Car certaines exigences que l’on a ne sont pas toujours compatibles avec la relation que l’on souhaite créer.
Ça demande de se connaître. C’est à dire que de faire erreurs, se questionner, et rectifier.
Ce qui est chouette avec les enfants, c’est qu’ils sont vivants, présents, dérangeants, et qu’ils seront toujours là pour pointer tes erreurs, et t’aider à te questionner.
Même si c’est parfois pénible à supporter.
Comme quand ils te tiennent tête, cherchent à négocier toutes les règles de la maison dès qu’elles ne leurs conviennent pas, te soulent de demandes, t’envoient balader quand tu leur parles, ne te répondent pas, et refusent de reconnaître leurs torts quand ils en ont.

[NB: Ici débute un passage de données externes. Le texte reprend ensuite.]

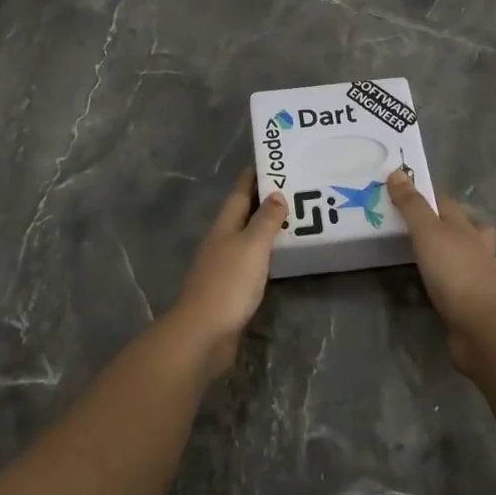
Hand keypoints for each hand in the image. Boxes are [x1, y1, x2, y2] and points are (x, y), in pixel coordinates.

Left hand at [166, 170, 285, 380]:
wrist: (203, 333)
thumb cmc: (228, 283)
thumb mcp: (252, 246)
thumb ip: (265, 220)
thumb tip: (276, 194)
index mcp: (224, 225)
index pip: (240, 192)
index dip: (254, 176)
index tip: (272, 161)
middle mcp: (221, 241)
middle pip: (243, 213)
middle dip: (263, 200)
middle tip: (292, 189)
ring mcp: (222, 266)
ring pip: (246, 238)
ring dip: (265, 227)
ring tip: (292, 219)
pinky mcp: (228, 289)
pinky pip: (250, 261)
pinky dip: (264, 254)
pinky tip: (278, 258)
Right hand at [387, 169, 495, 373]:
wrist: (479, 326)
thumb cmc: (452, 271)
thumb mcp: (426, 231)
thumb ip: (411, 204)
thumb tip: (397, 172)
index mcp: (467, 226)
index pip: (447, 202)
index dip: (427, 196)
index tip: (404, 196)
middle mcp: (479, 246)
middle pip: (468, 226)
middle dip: (452, 222)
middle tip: (423, 226)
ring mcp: (483, 275)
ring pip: (475, 254)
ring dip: (462, 251)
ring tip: (438, 254)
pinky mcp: (479, 301)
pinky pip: (468, 284)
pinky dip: (459, 281)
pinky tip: (446, 285)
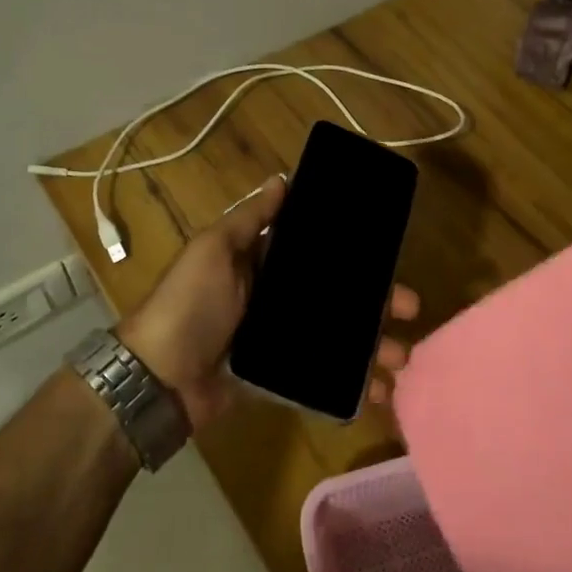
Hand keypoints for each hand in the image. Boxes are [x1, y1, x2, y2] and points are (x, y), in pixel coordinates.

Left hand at [115, 176, 420, 429]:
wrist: (159, 379)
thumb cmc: (189, 305)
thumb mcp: (214, 250)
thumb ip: (249, 219)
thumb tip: (281, 179)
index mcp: (262, 264)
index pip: (318, 253)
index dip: (354, 254)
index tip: (389, 255)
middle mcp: (276, 298)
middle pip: (338, 296)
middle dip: (377, 303)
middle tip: (412, 309)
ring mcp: (280, 340)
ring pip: (338, 338)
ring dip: (373, 347)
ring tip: (401, 360)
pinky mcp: (281, 378)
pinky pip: (324, 377)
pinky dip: (353, 385)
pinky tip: (379, 392)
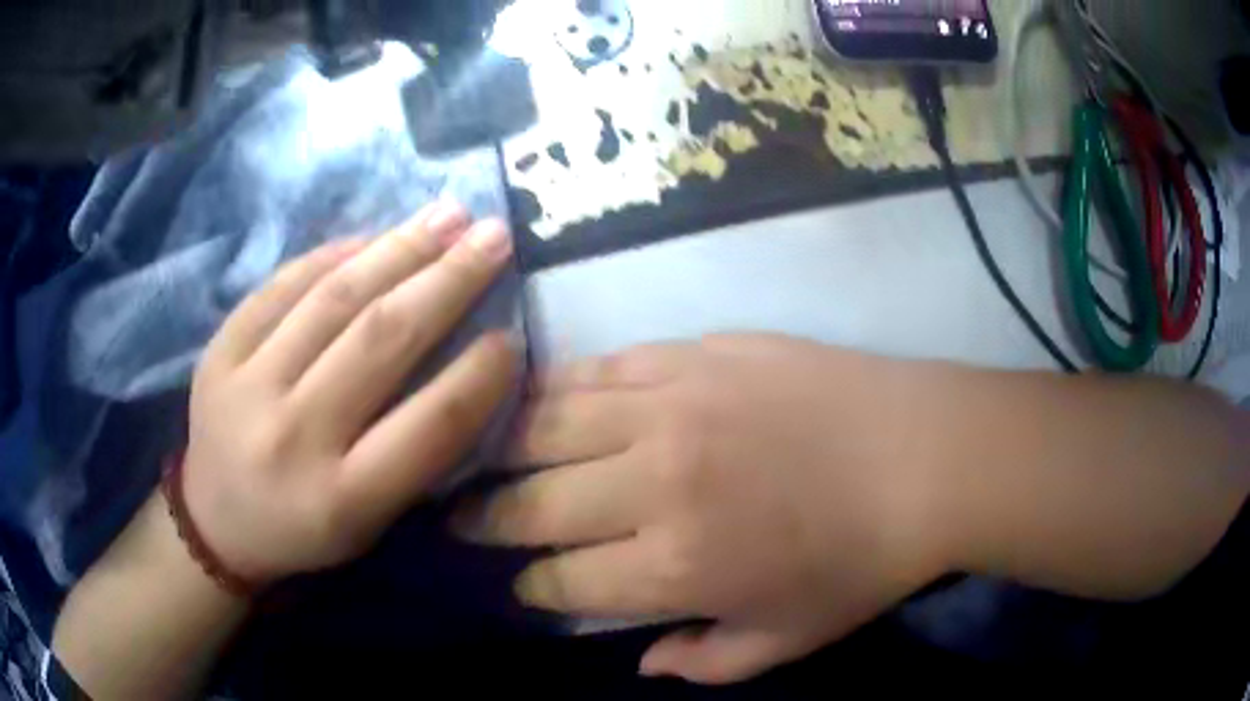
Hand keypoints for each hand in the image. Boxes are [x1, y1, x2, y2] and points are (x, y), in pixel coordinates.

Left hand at [185, 201, 515, 585]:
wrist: (217, 523)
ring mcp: (246, 386)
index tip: (510, 334)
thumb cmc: (306, 529)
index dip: (478, 375)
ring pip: (333, 300)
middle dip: (447, 281)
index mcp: (343, 499)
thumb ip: (417, 451)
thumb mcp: (372, 521)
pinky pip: (282, 287)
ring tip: (447, 215)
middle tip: (493, 237)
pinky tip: (374, 235)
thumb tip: (468, 361)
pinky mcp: (218, 351)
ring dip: (398, 249)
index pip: (429, 424)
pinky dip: (333, 255)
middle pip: (379, 341)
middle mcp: (293, 438)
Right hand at [455, 335, 952, 683]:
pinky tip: (537, 399)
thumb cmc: (862, 561)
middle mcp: (654, 484)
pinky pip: (598, 368)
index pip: (562, 582)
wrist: (924, 456)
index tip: (523, 585)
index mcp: (675, 567)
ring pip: (548, 425)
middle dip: (488, 519)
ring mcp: (669, 407)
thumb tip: (641, 660)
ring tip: (477, 455)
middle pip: (534, 503)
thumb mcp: (789, 641)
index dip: (532, 588)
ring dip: (503, 448)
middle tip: (462, 518)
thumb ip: (706, 662)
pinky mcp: (692, 354)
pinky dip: (555, 388)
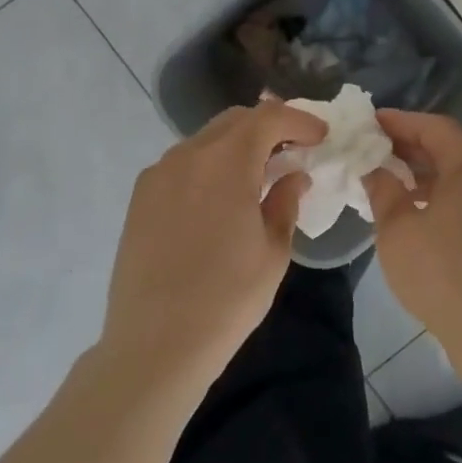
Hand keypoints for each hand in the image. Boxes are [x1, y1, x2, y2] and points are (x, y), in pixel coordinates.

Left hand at [103, 101, 326, 389]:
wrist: (154, 345)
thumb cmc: (226, 299)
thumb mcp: (273, 251)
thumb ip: (286, 202)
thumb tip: (294, 177)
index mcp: (226, 162)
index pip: (269, 117)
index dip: (299, 120)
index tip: (320, 136)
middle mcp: (188, 156)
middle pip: (235, 120)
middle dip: (269, 127)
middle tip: (293, 150)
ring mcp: (158, 174)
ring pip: (207, 139)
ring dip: (238, 145)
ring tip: (259, 173)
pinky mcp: (140, 197)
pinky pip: (184, 163)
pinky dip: (210, 164)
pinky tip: (221, 196)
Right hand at [366, 110, 461, 350]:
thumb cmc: (439, 269)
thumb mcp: (397, 227)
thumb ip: (383, 189)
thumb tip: (374, 169)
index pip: (433, 127)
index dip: (400, 122)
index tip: (372, 122)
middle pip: (450, 148)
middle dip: (412, 147)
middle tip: (377, 148)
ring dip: (428, 173)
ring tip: (393, 180)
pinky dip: (444, 194)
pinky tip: (420, 211)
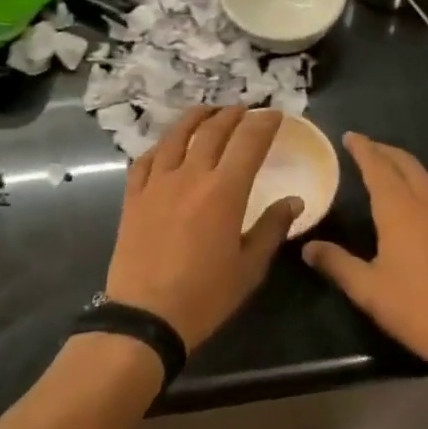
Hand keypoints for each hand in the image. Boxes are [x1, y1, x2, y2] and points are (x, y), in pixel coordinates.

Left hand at [106, 107, 302, 349]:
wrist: (145, 317)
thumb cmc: (205, 296)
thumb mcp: (249, 267)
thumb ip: (272, 228)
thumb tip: (294, 201)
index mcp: (224, 191)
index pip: (248, 142)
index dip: (264, 123)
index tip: (275, 114)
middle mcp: (190, 176)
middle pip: (212, 131)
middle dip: (232, 115)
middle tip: (244, 110)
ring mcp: (157, 183)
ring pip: (176, 136)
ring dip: (196, 118)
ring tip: (208, 112)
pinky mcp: (133, 197)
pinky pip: (145, 160)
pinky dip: (160, 146)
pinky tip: (166, 146)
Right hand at [305, 133, 427, 378]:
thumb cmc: (417, 309)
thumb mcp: (367, 290)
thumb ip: (337, 263)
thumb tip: (308, 248)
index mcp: (399, 210)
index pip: (378, 167)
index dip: (363, 149)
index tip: (350, 136)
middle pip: (406, 164)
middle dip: (386, 151)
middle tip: (368, 147)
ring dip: (409, 167)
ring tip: (394, 170)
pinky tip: (425, 205)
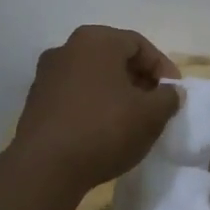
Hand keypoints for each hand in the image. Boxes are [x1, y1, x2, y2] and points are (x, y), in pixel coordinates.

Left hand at [12, 26, 180, 191]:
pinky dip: (93, 105)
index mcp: (96, 41)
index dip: (162, 68)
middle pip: (114, 57)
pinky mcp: (35, 102)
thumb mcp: (151, 115)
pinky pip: (74, 95)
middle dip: (138, 78)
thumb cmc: (104, 129)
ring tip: (131, 119)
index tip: (174, 92)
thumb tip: (170, 93)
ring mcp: (46, 75)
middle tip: (155, 103)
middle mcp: (67, 48)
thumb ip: (168, 98)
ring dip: (115, 92)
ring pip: (93, 76)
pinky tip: (103, 130)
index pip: (139, 45)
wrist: (44, 169)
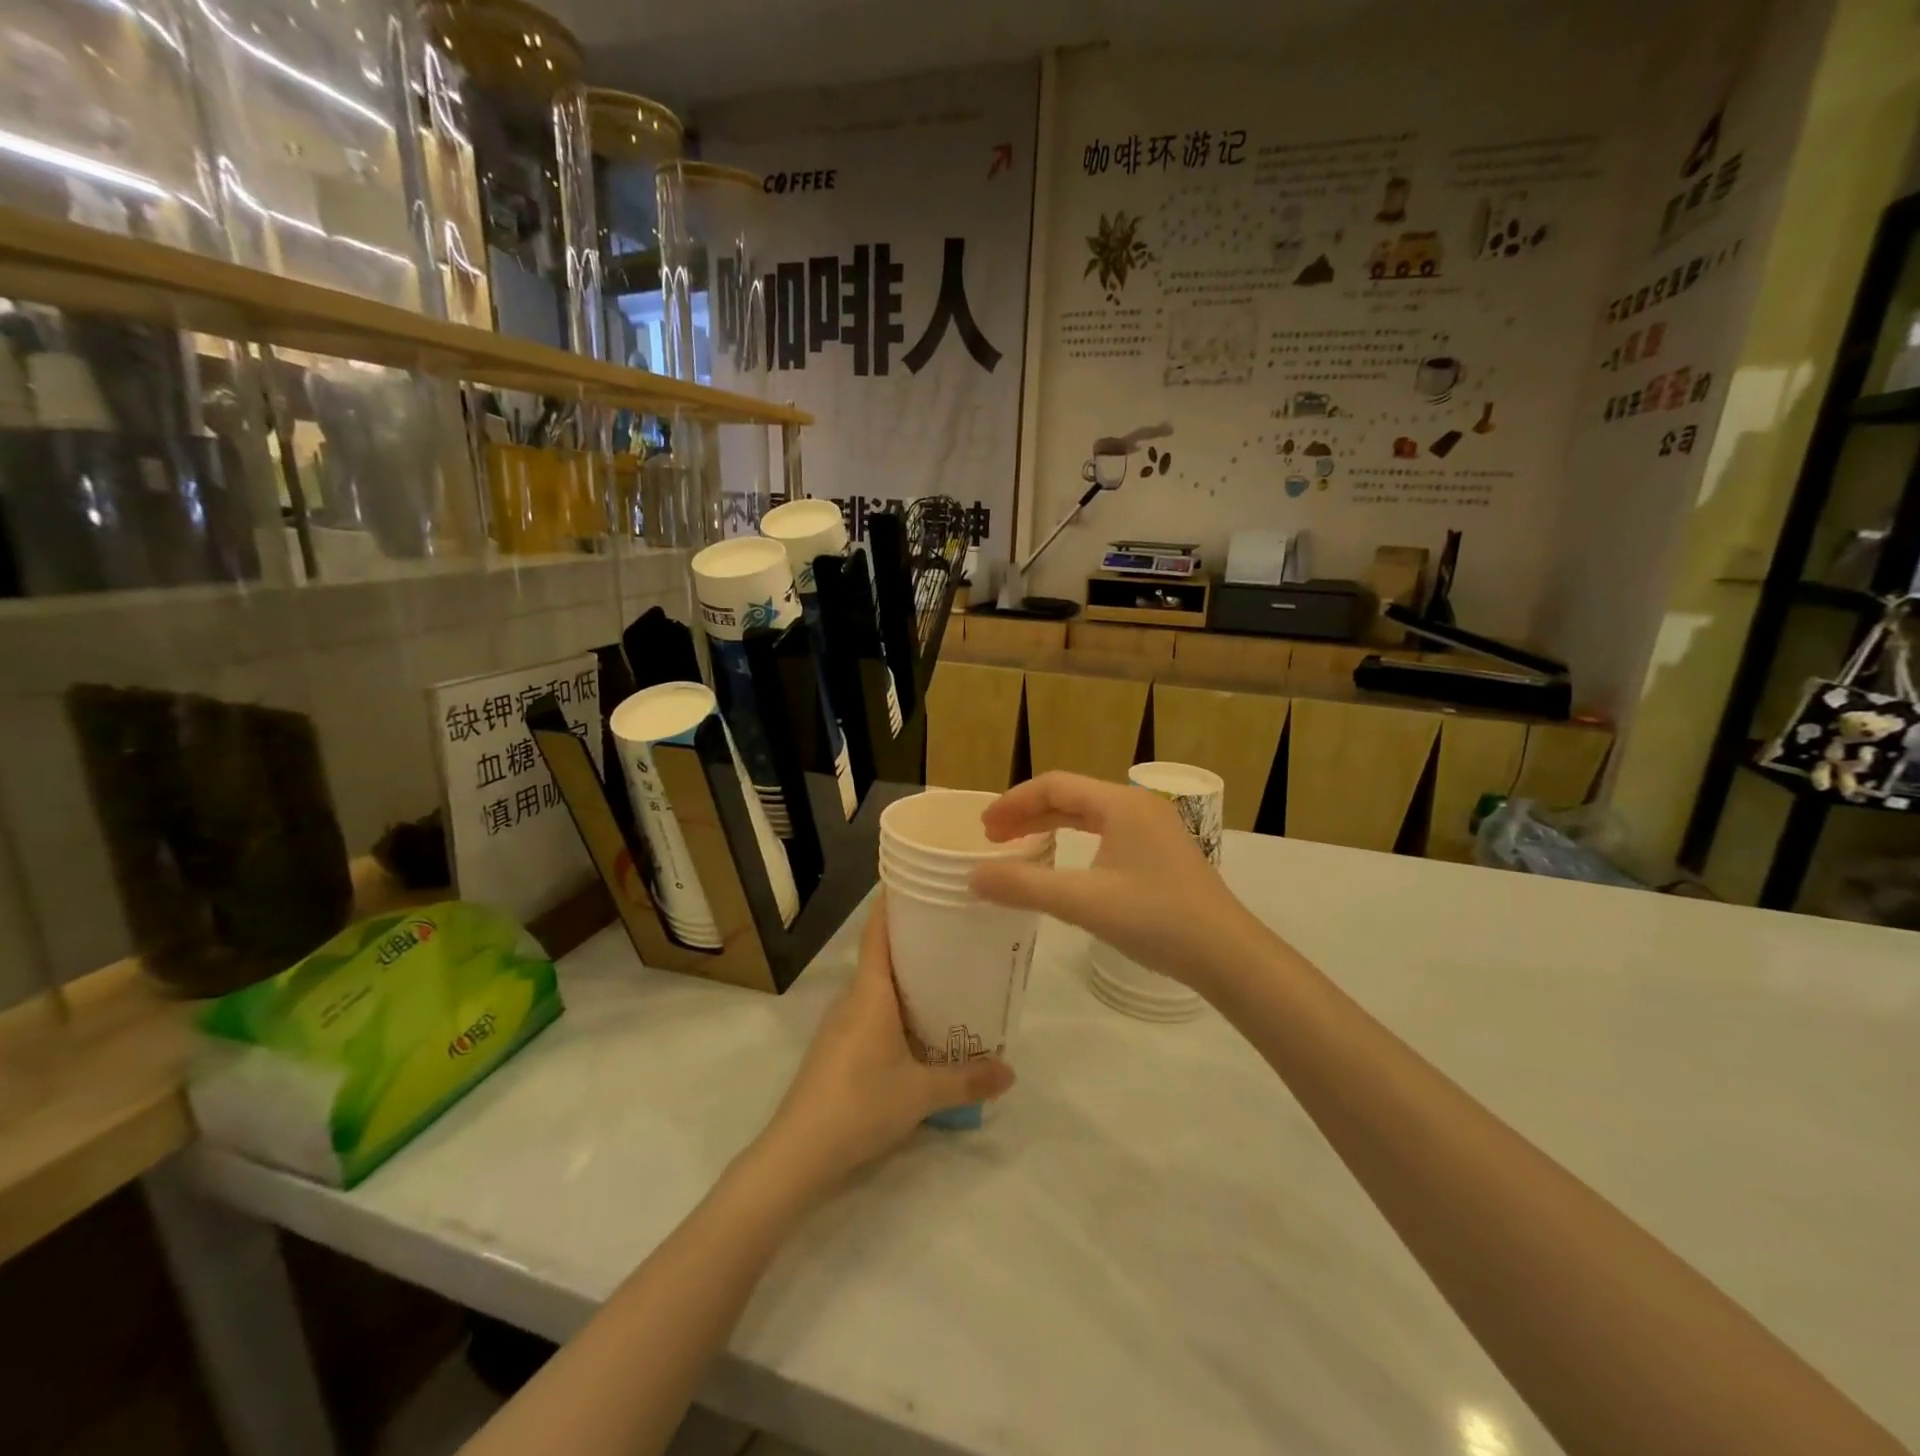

Ces derniers temps, avec mes enfants, nous avons mis ensemble quelques règles participatives pour les impliquer dans les décisions familiales.
Comme faire ensemble les menus de la semaine, nous raconter les moments marquants de nos journées, faire un système tournant pour le choix des films familiaux, partager des moments en tête à tête… et faire de temps en temps des cercles d’écriture ou chacun peut exprimer ce qu’il souhaite sans être critiqué, ni commenté par personne.
Alors merci à mes enfants de me remettre en question, et de m’aider à devenir un père un peu plus souple, et à l’écoute.
Et de laisser l’empereur Tomato-Ketchup là où il est.